The study combined cell biology, transcriptomics, and ionomics to reveal that zinc deficiency reduces root apical meristem size while preserving meristematic activity and local Zn levels, leading to enhanced cell elongation and differentiation in Arabidopsis thaliana. ZIP12 was identified as a highly induced gene in the zinc‑deficient root tip, and zip12 mutants displayed impaired root growth, altered RAM structure, disrupted Zn‑responsive gene expression, and abnormal metal partitioning, highlighting ZIP12’s role in maintaining Zn homeostasis and meristem function.

The study uses a high‑throughput comparative multi‑omics strategy to profile transcript, metabolite, and protein dynamics in Arabidopsis thaliana seedlings throughout the heat‑stress memory (HSM) phase following acquired thermotolerance. Early recovery stages show rapid transcriptional activation of memory‑related genes, while protein levels stay elevated longer, and distinct metabolite patterns emerge, highlighting temporal layers of the memory process.

The study characterizes telomere repeat binding (TRB) proteins in the model moss Physcomitrium patens, demonstrating that individual PpTRB genes are essential for normal protonemal and gametophore development and that loss of TRBs leads to telomere shortening, mirroring findings in seed plants. Transcriptome analysis of TRB mutants shows altered expression of genes linked to transcription regulation and stimulus response, while subcellular localization confirms nuclear residence and mutual interaction of PpTRBs, underscoring their conserved role in telomere maintenance across land plants.

The study used transcriptomic and lipidomic profiling to investigate how chia (Salvia hispanica) leaves respond to short‑term (3 h) and prolonged (27 h) heat stress at 38 °C, revealing rapid activation of calcium‑signaling and heat‑shock pathways and reversible changes in triacylglycerol levels. Nearly all heat‑responsive genes returned to baseline expression after 24 h recovery, highlighting robust thermotolerance mechanisms that could inform improvement of other oilseed crops.

The study used Arabidopsis thaliana mutants with low (vtc2, vtc4) and high (vtc2/OE-VTC2) ascorbate levels to examine how ascorbate concentration affects gene expression and cellular homeostasis. Transcriptomic analysis revealed that altered ascorbate levels modulate defense and stress pathways, and that TAA1/TAR2‑mediated auxin biosynthesis is required for coping with elevated ascorbate in a light‑dependent manner.

The study performed daily large-scale glycome, transcriptome, and proteome profiling of developing fibers from the two cultivated cotton species, Gossypium barbadense and G. hirsutum, across primary and secondary cell wall stages.

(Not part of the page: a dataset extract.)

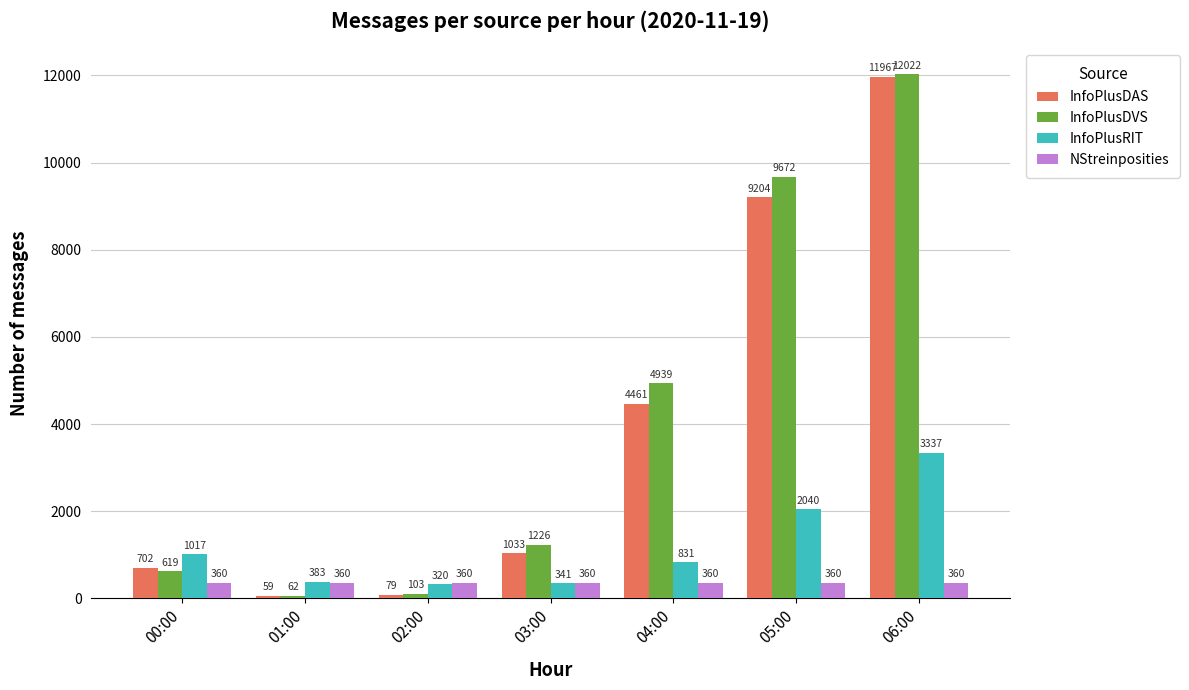

What value does the InfoPlusRIT series have at 00:00?

1017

It identified delayed cellulose accumulation and distinct compositions of xyloglucans, homogalacturonans, rhamnogalacturonan‑I, and heteroxylans in G. barbadense, along with higher expression of specific glycosyltransferases and expansins, suggesting these molecular differences underlie the superior fiber length and strength of G. barbadense.

The study evaluated how acute heat stress affects early-stage rice seedlings, identifying a critical temperature threshold that impairs growth. Transcriptomic profiling of shoots and roots revealed ethylene‑responsive factors (ERFs) as central regulators, with ethylene and jasmonic acid acting upstream, and pre‑treatment with these hormones mitigated heat damage. These findings highlight ERF‑hormone interaction networks as targets for improving rice heat resilience.

Using the Euphorbia peplus genome, the authors performed organ‑specific transcriptomic profiling of the cyathium and combined it with gene phylogenies and dN/dS analysis to investigate floral‑development gene families. They found distinct SEP1 paralog expression, lack of E‑class gene duplications typical of other pseudanthia, and divergent expression patterns for CRC, UFO, LFY, AP3, and PI, suggesting unique developmental pathways in Euphorbia.

The study shows that heatwaves impair the ability of apple (Malus domestica) to mount ASM‑induced immunity against fire blight and apple scab, leading to a loss of protective gene expression. Transcriptomic analysis revealed a broad suppression of ASM‑regulated defense and other biological processes under high temperature, identifying thermo‑sensitive resistance and susceptibility marker genes. The findings highlight that elevated temperature both weakens plant defenses and creates a more favorable environment for pathogens.

The study employed a multi‑omics workflow (transcriptomics, ribosome profiling, and proteomics) to uncover small peptides encoded by long non‑coding RNAs (LSEPs) in rice, finding that over 40% of surveyed lncRNAs associate with ribosomes. An optimized small‑peptide extraction followed by LC‑MS/MS identified 403 LSEPs, confirming the peptide‑coding capacity of plant lncRNAs and providing a scalable pipeline for large‑scale screening.